**Ausgangstext:**
________

Oliver Roggisch beendet seine Spielerkarriere – am Sonntag treffen die Löwen in der SAP Arena auf die DHB-Auswahl

Nach dieser Saison zieht Oliver Roggisch einen Schlussstrich unter seine aktive Laufbahn, der 35-Jährige bleibt aber den Rhein-Neckar Löwen und der deutschen Nationalmannschaft in anderer Funktion erhalten. Doch zunächst einmal steht sein Abschiedsspiel an, am Sonntag (15 Uhr) in der Mannheimer SAP Arena (es gibt noch wenige Restkarten) treffen die Badener auf die DHB-Auswahl. Vor dieser Partie sprachen wir mit dem Abwehrchef der Löwen und dem Kapitän der Nationalmannschaft.

Oli, vier Mal hast du dir in deiner Karriere die Nase gebrochen. Gibt es schon einen Termin, um sie richten zu lassen?

________

**Vorliegende Angaben:**
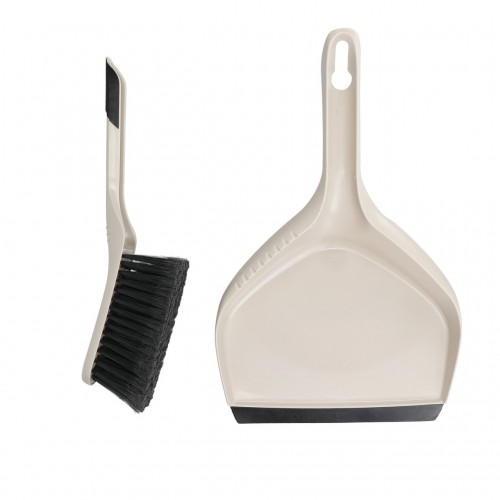
Identify the location of beige handle. Image resolution: width=500 pixels, height=500 pixels. (347, 141).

________

**Gelesenes anwenden:**
1. Wie lässt sich der Ausgangstext in zwei Sätzen zusammenfassen?
2. Stimmen diese Aussagen mit dem Ausgangstext überein? Beantworte jede mit Ja oder Nein und zitiere die entscheidenden Worte wörtlich. (a) Oliver Roggisch ist 35 Jahre alt. (b) Das Abschiedsspiel findet in Mannheim statt. (c) Für das Spiel sind keine Karten mehr erhältlich.
Die Zeilen stammen aus einer anderen Quelle.

**Lösungen:**
1. Oliver Roggisch beendet nach dieser Saison mit 35 Jahren seine aktive Laufbahn, bleibt den Rhein-Neckar Löwen und der deutschen Nationalmannschaft aber in anderer Funktion erhalten. Zuvor treffen die Löwen in seinem Abschiedsspiel am Sonntag um 15 Uhr in der Mannheimer SAP Arena auf die DHB-Auswahl.

2.
(a) Ja: „der 35-Jährige“.
(b) Ja: „in der Mannheimer SAP Arena“.
(c) Nein: „es gibt noch wenige Restkarten“.